Cornwall in Winter has an enchanted air. There’s a beauty and magic to the white frosty fields and the mist that clings to the rivers in the morning. The summer crowds have gone leaving behind beautiful empty beaches, deserted cliff paths and quaint old pubs where there’s always a seat by the fire.
It’s empty, peaceful and still, leaving room for it’s mystical, romantic side to emerge. Winter is when mysterious, old Cornwall unfurls – the land of giants and mermaids, and legendary lovers like Lancelot and Guinevere and Tristan and Isolde.
If you’d like to discover the delights of Cornwall in Winter, here are a few ideas…
Wrap up warm, hold hands and go for a walk
Even in the dead of winter, there’s a mildness about the Cornish climate that beckons you outdoors. You’ll find our first daffodils are out in December, the camellias bloom by Christmas, and the Cornish spring arrives in February.
One of Cornwall’s most romantic walks is from Boscastle to Valency Valley and Fire Beacon Point. It’s a hike of 5.4 miles, but so worth it. This walk takes in coastal views, a waterfall, picturesque Boscastle Harbour, a wooded valley and the remote church of St Juliot, rebuilt by Thomas Hardy doing his day job of architect. It was here he met his first wife, Emma, and their romance led to the novel, A Pair of Blue Eyes, and some of his better poetry.
Book yourselves in for a couple’s spa
A spa day together is a great way of tuning out the rest of the world and focusing on each other. Many spas have specially designed couples suites with double baths and dual treatment areas, and offer couples massage lessons too.
Add to the romance by choosing a spa with a sea view. The Scarlet Spa offers panoramic views of the crashing Atlantic, so you can relax and contemplate together the drama and beauty of the ocean in Winter. At the Scarlet, you can even enjoy a cliff top hot tub together as you sip Champagne as you watch the waves.
The dramatic rock stacks at Mawgan Porth testify to the power of the waves that have carved out their towering and impressive forms for millions of years.
In really wild Winter, nothing beats the elemental thrill of watching huge thundering seas crash relentlessly on Cornwall’s dramatic coast. Perhaps it’s the humbling sense of our own insignificance that does it. Like cosying up in front of the fire, storm watching puts us back in touch with our primordial urges to find safety and shelter, and – most importantly of all – to find refuge in romance from the spectre of our own mortality.
For a really romantic storm watching experience, try the Ship Inn at Porthleven, The Queen’s Hotel in Penzance, The Minack Theatre Café, Bedruthan Hotel & Spa or the Scarlet Hotel, both in Mawgan Porth.

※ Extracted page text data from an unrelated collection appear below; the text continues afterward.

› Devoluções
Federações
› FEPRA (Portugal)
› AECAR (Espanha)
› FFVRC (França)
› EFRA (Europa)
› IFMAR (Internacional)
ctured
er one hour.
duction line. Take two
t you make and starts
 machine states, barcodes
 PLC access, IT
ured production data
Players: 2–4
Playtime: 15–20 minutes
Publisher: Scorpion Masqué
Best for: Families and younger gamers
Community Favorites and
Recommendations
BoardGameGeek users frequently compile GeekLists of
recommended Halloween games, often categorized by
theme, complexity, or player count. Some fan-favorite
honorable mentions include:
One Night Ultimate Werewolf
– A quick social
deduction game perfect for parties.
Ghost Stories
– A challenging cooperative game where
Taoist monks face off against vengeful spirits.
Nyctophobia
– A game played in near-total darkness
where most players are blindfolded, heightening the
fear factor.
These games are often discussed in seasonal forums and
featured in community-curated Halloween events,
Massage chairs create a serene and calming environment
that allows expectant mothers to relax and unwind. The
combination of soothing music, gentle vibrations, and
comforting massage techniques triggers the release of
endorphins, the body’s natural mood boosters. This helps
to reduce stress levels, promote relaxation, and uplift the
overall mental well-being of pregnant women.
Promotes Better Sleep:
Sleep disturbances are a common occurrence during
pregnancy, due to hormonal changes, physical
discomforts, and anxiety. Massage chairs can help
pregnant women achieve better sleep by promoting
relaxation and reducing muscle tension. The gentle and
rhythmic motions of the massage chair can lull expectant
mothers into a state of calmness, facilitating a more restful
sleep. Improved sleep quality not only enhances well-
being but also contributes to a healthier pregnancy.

Explore the cobbled streets together
Winter is, without doubt, the best – the only – time to explore the atmospheric narrow streets of our coastal villages. You can relax and do a bit of shopping free from the crowds and busy roads of high season. You can browse antique shops together at a leisurely pace, pop into a local restaurant or potter around the local museum. Good ones to explore include:
One of those well-kept Cornish secrets, Gorran Haven keeps itself to itself, tucked away as it is on the south eastern tip of the Roseland Peninsula. Most visitors to the county never find it. A lane winds downhill into the valley and to a small harbour and expansive sandy beach. Cliffs tower on either side, adding to the tucked-away romance of the place.

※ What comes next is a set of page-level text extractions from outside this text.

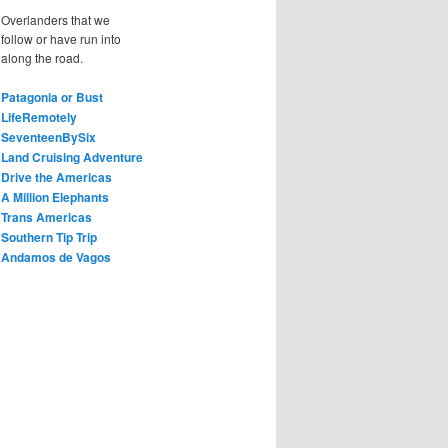
Overlanders that we
follow or have run into
along the road.
Patagonia or Bust
LifeRemotely
SeventeenBySix
Land Cruising Adventure
Drive the Americas
A Million Elephants
Trans Americas
Southern Tip Trip
Andamos de Vagos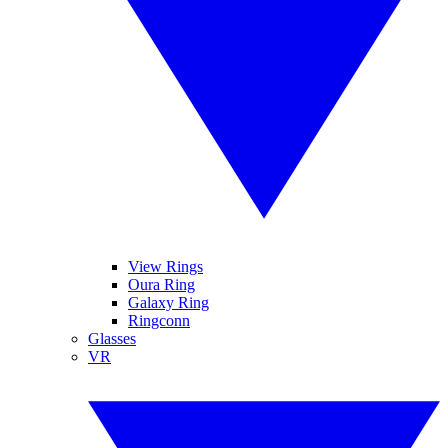
View Rings
Oura Ring
Galaxy Ring
Ringconn
Glasses
VR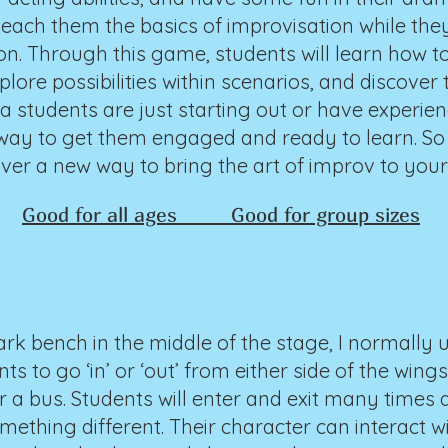
teach them the basics of improvisation while the
tion. Through this game, students will learn how t
ore possibilities within scenarios, and discover th
 students are just starting out or have experien
 way to get them engaged and ready to learn. So
over a new way to bring the art of improv to you
Good for all ages Good for group sizes
ark bench in the middle of the stage, I normally 
nts to go ‘in’ or ‘out’ from either side of the win
or a bus. Students will enter and exit many times
ething different. Their character can interact wi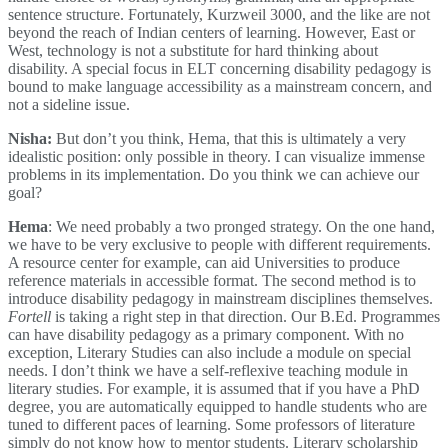
sentence structure. Fortunately, Kurzweil 3000, and the like are not
beyond the reach of Indian centers of learning. However, East or
West, technology is not a substitute for hard thinking about
disability. A special focus in ELT concerning disability pedagogy is
bound to make language accessibility as a mainstream concern, and
not a sideline issue.
Nisha:
But don’t you think, Hema, that this is ultimately a very
idealistic position: only possible in theory. I can visualize immense
problems in its implementation. Do you think we can achieve our
goal?
Hema
: We need probably a two pronged strategy. On the one hand,
we have to be very exclusive to people with different requirements.
A resource center for example, can aid Universities to produce
reference materials in accessible format. The second method is to
introduce disability pedagogy in mainstream disciplines themselves.
Fortell
is taking a right step in that direction. Our B.Ed. Programmes
can have disability pedagogy as a primary component. With no
exception, Literary Studies can also include a module on special
needs. I don’t think we have a self-reflexive teaching module in
literary studies. For example, it is assumed that if you have a PhD
degree, you are automatically equipped to handle students who are
tuned to different paces of learning. Some professors of literature
simply do not know how to mentor students. Literary scholarship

Unspoilt Chapel Amble is at the head of a once tidal stream in the Parish of St Kew. It has post office stores and a good pub. A two mile stroll upstream will bring you to a wooded valley, where nestles St Kew with its 16th Century church, Georgian vicarage and inn.
Constantine is a charming, unspoilt corner of Cornwall dotted with picturesque cottages, woods, wild flowers, historic quays, National Trust gardens – and all within walking distance sandy beaches. For 500 years, the church has looked out over the glorious landscape of the Helford River and its romantic hideaway creeks.